As a private lawyer in Washington, I represented Ted Bundy pro bono in post-conviction proceedings challenging his convictions and death sentences in Florida. I did this from 1986 until his execution in January 1989. On the first day of the 1988 hearing in federal court to determine if Bundy had been competent to stand trial when he was convicted in 1980, a reporter asked the judge as he entered the courthouse whether the hearing was "just a waste of time." The judge, before hearing any evidence, replied, "Absolutely."
At the end of the week-long proceeding, without hearing arguments or reading any briefs, the judge declared confidently from the bench that Bundy was "the most competent serial killer in America." Later, as we were packing our exhibits and papers, a high-school student who was in the courtroom asked me if I would want a serial killer living next door to me. I assumed that was her way of asking why I defended Ted Bundy. I told her that I had a daughter her age and that I would not want a serial killer living next door to me. But, I added, that's why it's important for the police and prosecutors to make sure they have the right person; convicting the wrong person leaves the serial killer on the streets.
In the wrongful-conviction work that I now do at Duke University, I often think of the federal judge who was so certain that Bundy was not entitled to relief that he could decide the case before hearing the evidence. I thought of that judge when Superior Court Judge Richard Doughton ruled against Kalvin Michael Smith in January 2009 and allowed the state to write the opinion he issued, almost verbatim. I thought of that judge when anonymous judges on the North Carolina Court of Appeals declined to review Judge Doughton's decision only five business days after the state filed its opposition. That struck me as an extraordinarily short period of time in which to decide that none of the issues warranted review. In my experience, that level of instant certainty on the part of judges has been rare, except in the criminal-justice system.

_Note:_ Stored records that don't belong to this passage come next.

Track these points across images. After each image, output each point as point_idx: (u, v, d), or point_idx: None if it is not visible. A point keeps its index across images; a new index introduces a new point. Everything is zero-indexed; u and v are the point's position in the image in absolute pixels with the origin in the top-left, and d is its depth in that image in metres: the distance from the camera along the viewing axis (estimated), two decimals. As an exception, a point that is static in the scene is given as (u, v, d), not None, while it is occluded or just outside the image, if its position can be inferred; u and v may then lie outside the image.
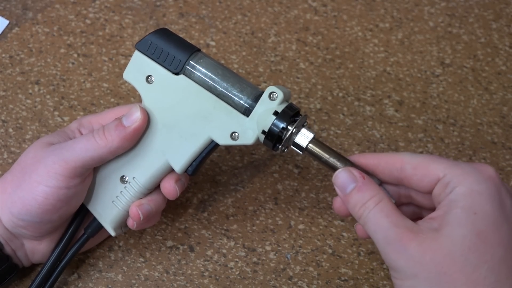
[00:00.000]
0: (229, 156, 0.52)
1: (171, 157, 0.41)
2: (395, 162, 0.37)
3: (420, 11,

I also think of the judge in Bundy's case every time Winston-Salem Police Chief Scott Cunningham explains why nothing that former Detective Don Williams failed to do ever matters. The members of the Silk Plant Forest Citizens Review Committee, after an exhaustive review of the police investigation of the case, unanimously concluded that they had no confidence in the investigation; seven members of the committee said there was no credible evidence that Smith was present at the Silk Plant Forest store when Jill Marker was attacked. On the basis of that report, Chief Cunningham has instituted numerous significant reforms in which cases are investigated. But he aggressively defends the results of the investigation; except for the many deficiencies, Smith's trial was fair enough.
I also thought about the judge when I read the Journal's recent article on Jill Marker ("The aftermath of violence," March 20). The story is heartbreaking. But because I believe Kalvin Smith is innocent, I believe the person who so horribly assaulted Jill Marker is still free. Perhaps, like Williard Brown, who remained free while Darryl Hunt sat in prison, the person who attacked Marker has attacked others. Having escaped justice in her case, he likely feels invincible. Official certainty does not make us safe. Ask Williard Brown's previous victim, Regina Lane.
I thought of the judge in the Bundy case when I spoke out against what Mike Nifong was doing in the Duke lacrosse case in 2006. I thought that case might be a wake-up call in North Carolina. The people being mistreated were not the usual suspects; as the mother of one student said, Nifong picked on the wrong people. The response was unprecedented. The North Carolina Bar intervened; Attorney General Roy Cooper intervened and declared the students innocent; and even some prosecutors criticized Nifong. But I was wrong. That kind of justice is not available for people like Kalvin Michael Smith. In his case and the cases of other faceless and powerless defendants, a different kind of justice prevails; one characterized by indifference to errors and intolerance for those who complain.
I often tell the prisoners whose cases we investigate that as long as we believe they may be innocent, we will never give up the pursuit of justice. And, in the face of official certainty and indifference in the criminal-justice system, none of us who would mind living next door to a serial killer should ever give up.